In this context, Isaiah receives a mysterious, disturbing, thrilling vision of God. The Lord is seated upon a throne, worshipped by angels. Holy, holy, holy – the intensity of God’s awesomeness is underlined by repetition, and provides a hint to us of the three persons in one God, we understand as the Holy Trinity.  Like other biblical figures before and after him, Isaiah’s experience of encountering God face to face made him acutely aware of his own shortcomings. ‘I am a man of unclean lips’. Humility and a realistic appraisal of oneself is a key prerequisite to responding to God’s call. But the Lord has a purpose; he chooses to use human beings as his instruments, and human beings must choose to be used. God asks for volunteers, he doesn’t programme robots.

Isaiah has been chosen by God to be a prophet, to speak out to the world the things of God. And so his lips, his instruments of speech are cleansed by the angel with a live coal. Touched by the holy fire. Healed and forgiven his sin, Isaiah responds to God’s invitation with joy and desire. ‘Here I am, send me’. Love, fear, gratitude, desire propel Isaiah to do God’s work. It was a hard task, but ultimately Isaiah’s ministry moved God’s people to live lives of holiness.

And Isaiah, perhaps more than any of the prophets, foretold the coming of the Messiah, the suffering servant, sent by the Father in the power of the Spirit.

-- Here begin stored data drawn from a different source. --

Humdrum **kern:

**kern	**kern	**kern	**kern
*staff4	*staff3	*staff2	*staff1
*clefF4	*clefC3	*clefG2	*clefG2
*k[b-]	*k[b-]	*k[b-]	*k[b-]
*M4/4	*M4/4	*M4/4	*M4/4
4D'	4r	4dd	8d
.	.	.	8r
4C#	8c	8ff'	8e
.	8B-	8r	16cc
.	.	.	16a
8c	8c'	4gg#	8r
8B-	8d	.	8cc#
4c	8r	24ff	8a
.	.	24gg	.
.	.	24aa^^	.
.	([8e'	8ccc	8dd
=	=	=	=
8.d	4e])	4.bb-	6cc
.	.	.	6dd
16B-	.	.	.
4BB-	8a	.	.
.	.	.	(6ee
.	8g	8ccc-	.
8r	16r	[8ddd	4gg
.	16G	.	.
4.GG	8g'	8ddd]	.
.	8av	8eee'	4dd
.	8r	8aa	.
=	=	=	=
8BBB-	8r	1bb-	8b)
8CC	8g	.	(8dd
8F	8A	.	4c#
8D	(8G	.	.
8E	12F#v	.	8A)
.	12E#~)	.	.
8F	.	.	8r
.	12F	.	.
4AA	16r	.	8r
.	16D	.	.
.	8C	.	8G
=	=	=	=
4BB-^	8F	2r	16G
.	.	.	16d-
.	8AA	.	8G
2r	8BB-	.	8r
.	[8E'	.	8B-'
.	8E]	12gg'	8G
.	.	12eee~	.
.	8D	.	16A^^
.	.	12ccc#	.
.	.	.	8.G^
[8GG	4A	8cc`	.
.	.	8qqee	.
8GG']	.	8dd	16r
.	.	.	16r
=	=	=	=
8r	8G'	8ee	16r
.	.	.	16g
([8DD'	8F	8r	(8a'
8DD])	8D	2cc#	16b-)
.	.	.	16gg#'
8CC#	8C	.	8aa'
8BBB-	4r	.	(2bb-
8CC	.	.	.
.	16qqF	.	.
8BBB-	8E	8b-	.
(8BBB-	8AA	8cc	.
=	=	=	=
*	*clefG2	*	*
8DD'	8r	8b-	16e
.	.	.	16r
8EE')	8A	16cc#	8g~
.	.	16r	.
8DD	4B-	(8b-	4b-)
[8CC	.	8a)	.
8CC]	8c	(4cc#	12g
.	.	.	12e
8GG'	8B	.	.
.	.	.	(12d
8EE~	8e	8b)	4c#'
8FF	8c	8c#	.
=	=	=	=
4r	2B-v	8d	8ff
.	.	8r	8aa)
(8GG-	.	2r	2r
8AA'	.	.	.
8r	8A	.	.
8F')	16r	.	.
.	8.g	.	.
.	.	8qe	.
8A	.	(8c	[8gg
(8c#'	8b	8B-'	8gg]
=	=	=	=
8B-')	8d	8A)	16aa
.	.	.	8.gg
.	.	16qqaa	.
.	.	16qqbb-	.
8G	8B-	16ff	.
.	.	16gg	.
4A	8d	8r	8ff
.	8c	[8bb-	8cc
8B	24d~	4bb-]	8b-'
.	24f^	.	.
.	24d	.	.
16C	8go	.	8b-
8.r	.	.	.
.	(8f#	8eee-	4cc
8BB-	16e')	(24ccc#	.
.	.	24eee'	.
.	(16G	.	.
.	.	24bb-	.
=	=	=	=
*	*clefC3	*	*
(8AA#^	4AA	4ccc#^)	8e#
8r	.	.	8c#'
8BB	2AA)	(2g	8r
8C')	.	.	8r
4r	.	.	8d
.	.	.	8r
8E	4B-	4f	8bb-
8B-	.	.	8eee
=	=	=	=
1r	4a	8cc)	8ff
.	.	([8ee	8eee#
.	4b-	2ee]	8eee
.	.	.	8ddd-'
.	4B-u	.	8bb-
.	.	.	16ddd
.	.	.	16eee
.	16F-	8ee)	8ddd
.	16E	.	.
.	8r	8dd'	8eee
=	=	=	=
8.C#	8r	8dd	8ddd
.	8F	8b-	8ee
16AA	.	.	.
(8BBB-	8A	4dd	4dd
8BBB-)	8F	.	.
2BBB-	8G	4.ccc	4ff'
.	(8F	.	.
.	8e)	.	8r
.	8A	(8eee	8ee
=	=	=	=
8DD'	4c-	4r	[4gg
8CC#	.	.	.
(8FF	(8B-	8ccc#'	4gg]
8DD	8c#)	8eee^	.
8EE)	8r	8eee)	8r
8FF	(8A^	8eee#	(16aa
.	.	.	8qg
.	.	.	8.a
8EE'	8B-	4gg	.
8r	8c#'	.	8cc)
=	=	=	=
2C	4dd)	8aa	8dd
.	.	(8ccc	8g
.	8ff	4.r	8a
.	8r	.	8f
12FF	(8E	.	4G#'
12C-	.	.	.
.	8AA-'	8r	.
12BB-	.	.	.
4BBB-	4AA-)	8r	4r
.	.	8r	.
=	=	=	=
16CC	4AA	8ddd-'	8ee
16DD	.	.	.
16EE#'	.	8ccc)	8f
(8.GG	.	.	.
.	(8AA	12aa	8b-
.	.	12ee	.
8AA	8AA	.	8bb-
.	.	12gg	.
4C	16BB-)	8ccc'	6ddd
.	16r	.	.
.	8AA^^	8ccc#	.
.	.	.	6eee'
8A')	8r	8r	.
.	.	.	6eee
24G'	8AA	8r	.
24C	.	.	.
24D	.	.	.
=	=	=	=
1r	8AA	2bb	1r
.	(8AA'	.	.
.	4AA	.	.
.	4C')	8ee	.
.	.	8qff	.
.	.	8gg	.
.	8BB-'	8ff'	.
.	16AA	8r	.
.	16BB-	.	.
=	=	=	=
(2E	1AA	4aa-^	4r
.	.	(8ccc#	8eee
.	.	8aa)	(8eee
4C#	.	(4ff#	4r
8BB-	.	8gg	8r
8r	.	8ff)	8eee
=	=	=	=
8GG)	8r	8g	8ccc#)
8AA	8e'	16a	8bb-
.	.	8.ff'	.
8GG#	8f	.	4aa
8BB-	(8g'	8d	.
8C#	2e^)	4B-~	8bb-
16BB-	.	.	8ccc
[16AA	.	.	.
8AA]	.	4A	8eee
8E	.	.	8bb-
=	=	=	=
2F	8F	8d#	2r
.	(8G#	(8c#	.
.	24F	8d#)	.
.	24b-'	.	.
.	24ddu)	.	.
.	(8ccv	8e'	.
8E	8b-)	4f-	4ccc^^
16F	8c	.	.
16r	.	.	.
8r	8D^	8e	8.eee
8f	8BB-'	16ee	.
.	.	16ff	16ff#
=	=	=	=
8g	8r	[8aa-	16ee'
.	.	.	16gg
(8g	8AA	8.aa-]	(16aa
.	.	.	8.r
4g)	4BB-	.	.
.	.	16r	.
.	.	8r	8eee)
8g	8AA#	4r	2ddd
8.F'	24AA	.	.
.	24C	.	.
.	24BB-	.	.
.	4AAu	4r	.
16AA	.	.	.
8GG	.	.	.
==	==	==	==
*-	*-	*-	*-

Dear friends, these past few months we have been constricted and constrained. Our horizons have narrowed, our desires confined. Let us ask the Lord, Father, Son and Holy Spirit, to give us a fresh vision of himself, and a renewed desire to respond to his call  ‘Who will go for us?’ Two of the saints of God who particularly understood this were St Ignatius and St Teresa of Avila. They both talked about fostering holy desire, holy day dreaming as a form of worship and prayer. Not particularly using words, but just allowing the desire to do great things for the Lord to grow. The fact that the things one hopes and dreams for, the things one would do for God, may never actually happen is irrelevant.  What is important is that you gladden the heart of God by showing him how immense your desires are even though your strength is very small.

There is value in this in enlarging our vision and our joy. If we live within the confines of a small box, that will be our limitation.

So do some holy dreaming. Dream and experience the desire you have for yourself, for others, for the church, for our nation and our world. Dream and desire the healing that is needed.  Take a few moments to do this before we come to our prayers.